Sie sprießen jedes Jahr aufs Neue aus den tiefen Sphären des Internets und ziehen die Fans magisch an - die "Massen-Mehrspieler-Online-Rollenspiele", kurz MMORPGs. Das Besondere: hier spielt man nicht alleine, sondern mit Zehntausenden und das auch noch rund um den Globus. Man zieht zusammen in große Schlachten, kämpft gemeinsam gegen das Böse und schließt Freundschaften und tritt Gilden und Communitys bei.

Kurz um: Das Onlinespiel erfreut sich wachsender Beliebtheit und die Tendenz ist nach wie vor steigend. Allerdings ist auch die Tendenz virtueller Kriminalität in MMORPGs steigend und die Maschen werden immer dreister.

In einem Bericht von Sergj Golovanov auf virustlist.com erklärte dieser, dass die Gauner oftmals auf sog. "Piratenserver" setzen. Das sind privat angelegte Spielserver, die das (meist kostenpflichtige) Original, kostenlos anbieten. Sparsame User gehen den Hackern mit ihren Daten ungebremst ins Netz und geben somit den Startschuss zum Phishing und ausspionieren. Die Passwörter sind leicht gekackt und machen somit den Weg zum virtuellen Eigentum frei und dieses Eigentum hat schon lange an realen Wert gewonnen.

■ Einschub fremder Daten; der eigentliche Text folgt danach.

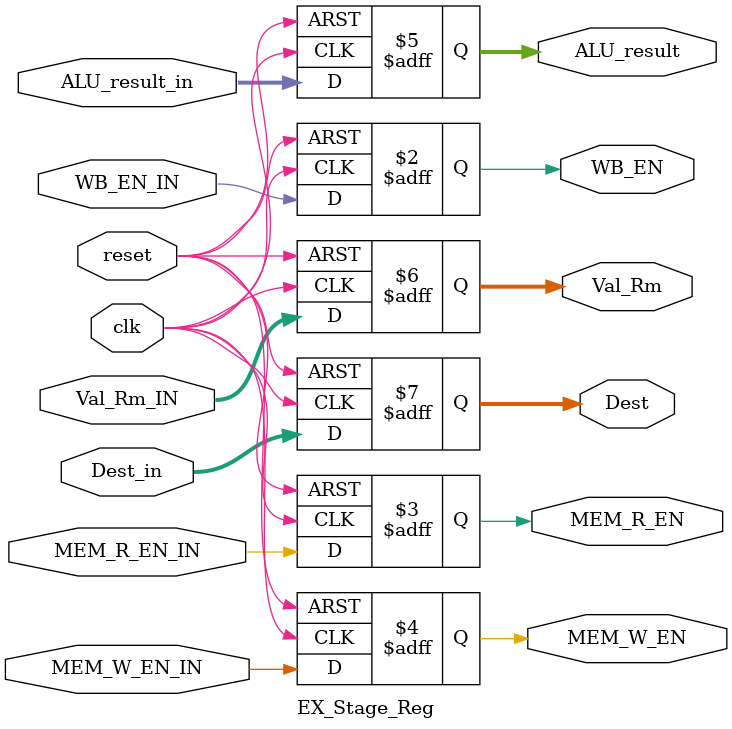
<source format=sv>
`timescale 1ns/1ns
module EX_Stage_Reg(
  input clk,reset,WB_EN_IN,MEM_R_EN_IN,MEM_W_EN_IN,
  input[31:0] ALU_result_in,Val_Rm_IN,
  input[3:0] Dest_in,
  
  output reg WB_EN,MEM_R_EN,MEM_W_EN,
  output reg[31:0] ALU_result,Val_Rm,
  output reg[3:0] Dest);
                
  always@(posedge clk,posedge reset)
    begin
      if(reset)
        begin
          {WB_EN,MEM_R_EN,MEM_W_EN} = 3'b0;
          Dest = 4'b0;
          ALU_result = 32'b0;
          Val_Rm = 32'b0;
        end
      else
        begin
         WB_EN <= WB_EN_IN;
         MEM_R_EN <= MEM_R_EN_IN;
         MEM_W_EN <= MEM_W_EN_IN;
         Dest <= Dest_in;
         Val_Rm <= Val_Rm_IN;
         ALU_result <= ALU_result_in;
        end
    end
                
endmodule



</source>
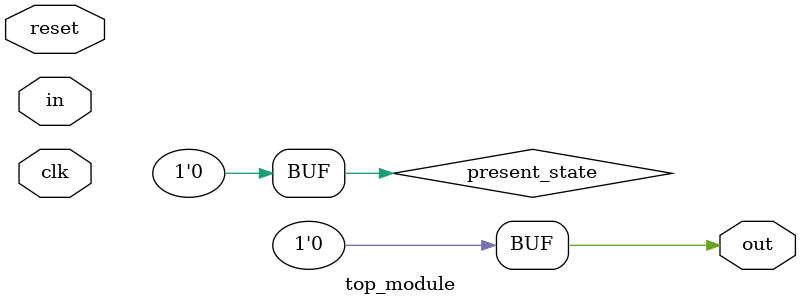
<source format=v>
module top_module(clk, reset, in, out);
    input clk;
    input reset;    // Synchronous reset to state B
    input in;
    output out;//  
    reg out;
    
    initial out = 0;

    // Fill in state name declarations
	parameter A=0,B=1;
    reg present_state, next_state;

    always @(*) begin    // This is a combinational always block
        // State transition logic
        next_state = present_state~^in;
    end

    always @(posedge clk) begin    // This is a sequential always block
        // State flip-flops with asynchronous reset
        if(reset)
            present_state <= B;
        else 
            present_state <= next_state;
    end

    // Output logic
    assign out = present_state;

endmodule

</source>
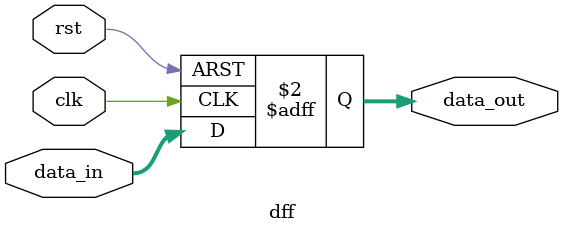
<source format=v>
`timescale 1ns / 1ps
module dff #(parameter WIDTH = 32)(
		input clk,
		input rst,
		input [WIDTH - 1: 0] data_in,
		output reg [WIDTH - 1: 0] data_out
    );

	always @(posedge clk or posedge rst) begin
		if(rst) begin
			data_out <= 0;
		end else begin
			data_out <= data_in;
		end
	end
	
endmodule

</source>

Der Onlinespieler wird für seinen Mut und seinem aktiven Beitrag zur Bekämpfung des Bösen belohnt: mit virtuellem Geld, mit Waren oder Kostbarkeiten. Kostbarkeiten, für die sich manch ein Spieler monatelang abrackern müsste, wenn es nicht die Möglichkeit gäbe, sich das begehrte Stück in der Realität zu kaufen - von einem anderen Spieler. Der Handel mit virtuellen Gegenständen boomt und mittlerweile gibt es sogar Online-Game-Auktionshäuser, in denen Spieler ihre gesammelten Werke gegen "echtes" Geld anbieten können. Und echtes Geld ist ein gefundenes Fressen für virtuelle Piraten.